━━ EXTRACTED DATA
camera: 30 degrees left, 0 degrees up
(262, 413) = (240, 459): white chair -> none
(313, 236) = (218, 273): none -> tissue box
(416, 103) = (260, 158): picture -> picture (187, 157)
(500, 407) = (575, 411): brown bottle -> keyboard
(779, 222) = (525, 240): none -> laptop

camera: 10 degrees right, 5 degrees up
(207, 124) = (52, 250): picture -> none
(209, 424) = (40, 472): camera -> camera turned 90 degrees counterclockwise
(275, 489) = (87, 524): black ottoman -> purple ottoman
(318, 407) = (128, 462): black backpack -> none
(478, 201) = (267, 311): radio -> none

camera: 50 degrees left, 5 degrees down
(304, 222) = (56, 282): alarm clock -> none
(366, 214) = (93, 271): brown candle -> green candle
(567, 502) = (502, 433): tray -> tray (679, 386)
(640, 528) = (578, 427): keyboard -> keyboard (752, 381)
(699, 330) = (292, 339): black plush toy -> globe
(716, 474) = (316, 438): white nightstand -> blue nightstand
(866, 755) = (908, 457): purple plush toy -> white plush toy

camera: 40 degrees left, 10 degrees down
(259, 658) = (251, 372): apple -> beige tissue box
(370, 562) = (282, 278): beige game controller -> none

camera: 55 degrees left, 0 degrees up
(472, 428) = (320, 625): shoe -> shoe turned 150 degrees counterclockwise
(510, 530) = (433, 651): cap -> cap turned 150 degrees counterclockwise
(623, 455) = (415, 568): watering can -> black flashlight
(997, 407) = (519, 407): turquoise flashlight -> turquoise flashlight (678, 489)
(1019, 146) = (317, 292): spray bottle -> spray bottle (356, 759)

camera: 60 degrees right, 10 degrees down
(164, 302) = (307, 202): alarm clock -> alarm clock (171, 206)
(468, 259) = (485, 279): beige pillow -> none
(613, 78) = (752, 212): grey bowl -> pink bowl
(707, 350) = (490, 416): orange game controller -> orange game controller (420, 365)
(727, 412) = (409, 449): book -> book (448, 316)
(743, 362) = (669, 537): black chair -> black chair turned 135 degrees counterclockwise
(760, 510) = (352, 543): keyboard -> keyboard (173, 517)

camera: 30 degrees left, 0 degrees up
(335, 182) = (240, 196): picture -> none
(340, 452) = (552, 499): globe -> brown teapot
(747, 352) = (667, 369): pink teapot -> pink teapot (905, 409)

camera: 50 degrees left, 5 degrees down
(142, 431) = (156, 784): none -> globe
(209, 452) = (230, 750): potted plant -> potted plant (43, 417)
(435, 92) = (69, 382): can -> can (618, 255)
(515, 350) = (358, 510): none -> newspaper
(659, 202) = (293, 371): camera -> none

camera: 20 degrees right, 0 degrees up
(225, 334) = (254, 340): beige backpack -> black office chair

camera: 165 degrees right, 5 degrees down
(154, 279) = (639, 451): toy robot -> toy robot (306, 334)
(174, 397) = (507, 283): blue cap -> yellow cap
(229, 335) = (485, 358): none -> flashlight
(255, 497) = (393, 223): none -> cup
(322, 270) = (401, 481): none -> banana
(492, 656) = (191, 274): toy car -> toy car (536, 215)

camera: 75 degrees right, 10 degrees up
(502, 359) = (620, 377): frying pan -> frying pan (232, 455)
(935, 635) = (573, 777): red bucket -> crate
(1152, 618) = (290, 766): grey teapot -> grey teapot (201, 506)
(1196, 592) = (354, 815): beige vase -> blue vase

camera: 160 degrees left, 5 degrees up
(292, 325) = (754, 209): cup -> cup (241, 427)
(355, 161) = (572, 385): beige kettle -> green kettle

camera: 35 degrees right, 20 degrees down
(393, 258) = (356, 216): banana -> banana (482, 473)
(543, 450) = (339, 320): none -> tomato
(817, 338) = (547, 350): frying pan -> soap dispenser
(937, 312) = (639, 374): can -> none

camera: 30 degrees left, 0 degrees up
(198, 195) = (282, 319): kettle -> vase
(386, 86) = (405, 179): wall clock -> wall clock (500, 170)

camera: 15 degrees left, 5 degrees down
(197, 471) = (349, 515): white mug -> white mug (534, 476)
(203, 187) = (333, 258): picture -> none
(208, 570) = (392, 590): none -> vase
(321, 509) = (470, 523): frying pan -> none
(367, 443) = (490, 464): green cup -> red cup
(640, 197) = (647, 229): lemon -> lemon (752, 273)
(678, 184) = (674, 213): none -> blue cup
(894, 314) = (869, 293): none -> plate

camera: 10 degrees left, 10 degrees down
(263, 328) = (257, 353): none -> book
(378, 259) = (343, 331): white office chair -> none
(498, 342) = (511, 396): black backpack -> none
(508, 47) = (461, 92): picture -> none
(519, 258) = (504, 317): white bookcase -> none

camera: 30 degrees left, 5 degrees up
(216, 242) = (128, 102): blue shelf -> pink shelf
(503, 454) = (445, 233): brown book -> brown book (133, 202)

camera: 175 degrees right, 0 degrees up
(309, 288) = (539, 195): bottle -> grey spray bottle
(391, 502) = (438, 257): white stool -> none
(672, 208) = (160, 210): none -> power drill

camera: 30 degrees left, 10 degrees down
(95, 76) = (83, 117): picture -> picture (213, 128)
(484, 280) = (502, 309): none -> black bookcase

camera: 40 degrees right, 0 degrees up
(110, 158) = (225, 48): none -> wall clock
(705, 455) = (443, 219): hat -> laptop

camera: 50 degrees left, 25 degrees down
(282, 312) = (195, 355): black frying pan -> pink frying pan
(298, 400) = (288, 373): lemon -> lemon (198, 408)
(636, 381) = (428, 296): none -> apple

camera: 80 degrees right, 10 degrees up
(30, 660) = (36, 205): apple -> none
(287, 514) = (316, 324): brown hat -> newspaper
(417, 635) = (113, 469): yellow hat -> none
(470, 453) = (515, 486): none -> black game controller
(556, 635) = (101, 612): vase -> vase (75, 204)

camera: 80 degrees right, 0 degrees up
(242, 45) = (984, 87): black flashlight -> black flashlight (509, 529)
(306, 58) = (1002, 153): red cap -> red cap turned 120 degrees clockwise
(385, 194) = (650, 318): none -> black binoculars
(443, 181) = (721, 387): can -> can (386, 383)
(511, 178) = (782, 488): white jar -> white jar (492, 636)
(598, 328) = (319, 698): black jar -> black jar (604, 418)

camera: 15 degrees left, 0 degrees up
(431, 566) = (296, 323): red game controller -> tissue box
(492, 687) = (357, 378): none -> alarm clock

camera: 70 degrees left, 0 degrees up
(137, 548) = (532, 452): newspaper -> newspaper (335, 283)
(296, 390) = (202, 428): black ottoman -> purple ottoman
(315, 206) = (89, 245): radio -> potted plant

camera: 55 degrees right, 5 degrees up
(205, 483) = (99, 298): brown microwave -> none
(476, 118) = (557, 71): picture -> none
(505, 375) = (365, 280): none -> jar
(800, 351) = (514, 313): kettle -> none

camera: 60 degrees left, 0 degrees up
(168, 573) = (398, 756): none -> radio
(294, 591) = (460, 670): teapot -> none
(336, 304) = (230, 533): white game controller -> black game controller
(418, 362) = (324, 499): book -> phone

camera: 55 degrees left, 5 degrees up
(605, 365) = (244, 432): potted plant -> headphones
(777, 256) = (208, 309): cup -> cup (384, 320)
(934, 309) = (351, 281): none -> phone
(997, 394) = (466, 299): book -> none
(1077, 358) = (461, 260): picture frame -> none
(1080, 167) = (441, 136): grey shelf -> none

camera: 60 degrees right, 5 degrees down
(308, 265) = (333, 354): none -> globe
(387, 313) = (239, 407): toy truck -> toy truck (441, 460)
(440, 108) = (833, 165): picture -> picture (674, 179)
━━━━
WHAT YOU SHOULD DO → Go through the listing and say how many lines contain the string "kettle", offering only the number.

OUTPUT OF THE EXERCISE → 3